In 1988, Eleventh Dream Day's Rick Rizzo told Greg Kot that songwriting was a kind of a "purge." Although the music business has changed vastly around them, Zeroes and Ones shows a band whose pure intent remains unaffected by the passage of time or the change of landscape. Twenty years into the partnership, Eleventh Dream Day retains its youthful enthusiasm. The music has evolved greatly since ’88, but the spark and the drive remain the same.
Recorded at North Branch Studio in Chicago by Barry Phipps, with overdubs by keyboardist Mark Greenberg at Mayfair Recording, and mixed by John McEntire at Soma studios, Zeroes and Ones, is the band's tenth album. The album presents a contrast between the personal and reflective lyrics and the catharsis of playing really loud. For this new set of songs, Rick Rizzo spent the summer of 2005 vowing to write a new song each day (he jokingly admits that about fifty days somehow slipped by) , many on themes of identity and existence, "mixed with whatever flew by the window." Zeroes and Ones is about, "the difference between gravity and floating away, reality or dream, looking for something to grasp or simply letting go.”
Eleventh Dream Day certainly hasn't let go since they formed in 1983. After releasing their eponymous EP in '87, Prairie School Freakout in '88, and the Wayne EP months after, the band singed to Atlantic in '89. They released three albums: Beet, Lived to Tell, and El Moodio as well as a live album recorded at Chicago’s Lounge Ax before severing the relationship with Atlantic and it’s “Progressive Department”. The band’s A & R person also parted with to form Thrill Jockey; the band’s generous spirit and infectious love of music has been central part of the label.

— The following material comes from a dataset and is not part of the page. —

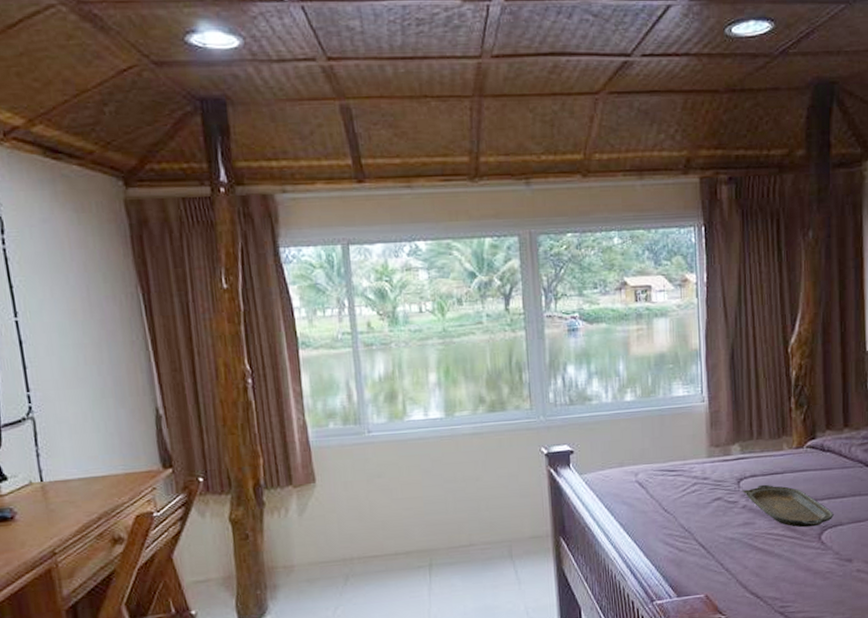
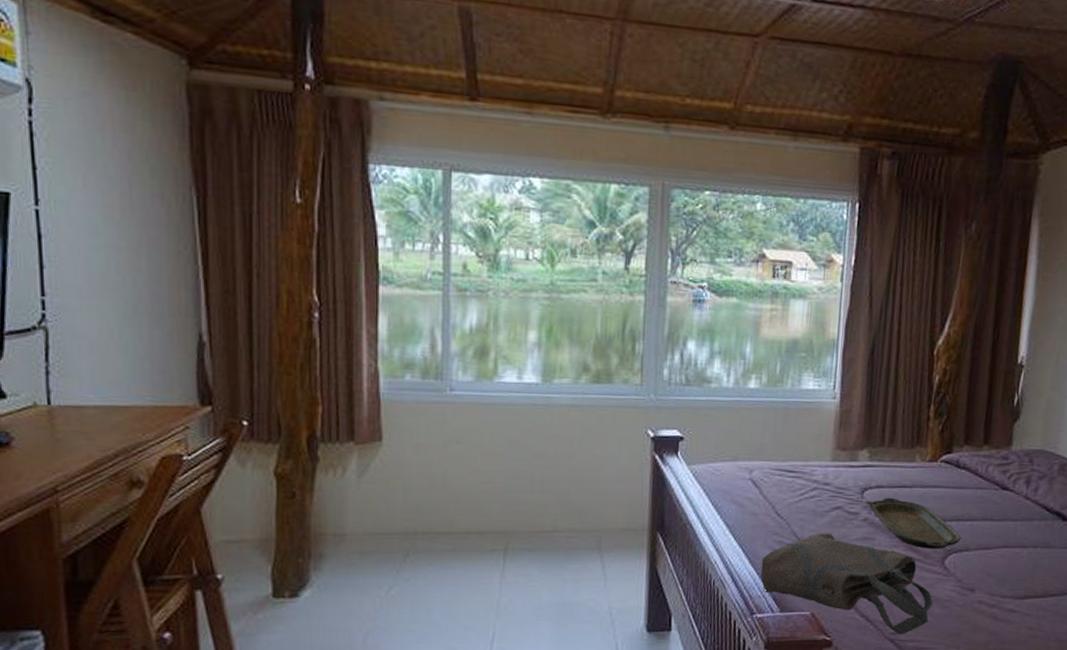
tote bag: none [655,522,815,607] -> present [760,533,933,634]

Members of Eleventh Dream Day have gone on to form Tortoise, Brokeback, and Freakwater as well as releasing various solo albums.
The band’s enthusiasm for playing is palpable on Zeroes and Ones. Eleventh Dream Day has crafted the finest album of its long career. The guitar playing and song writing is elevated, the raw energy honed and undiluted by the passage of time. Peter Pan indeed…. "To be a band at this point," Rizzo said, "the process has changed, but the chemistry is the same."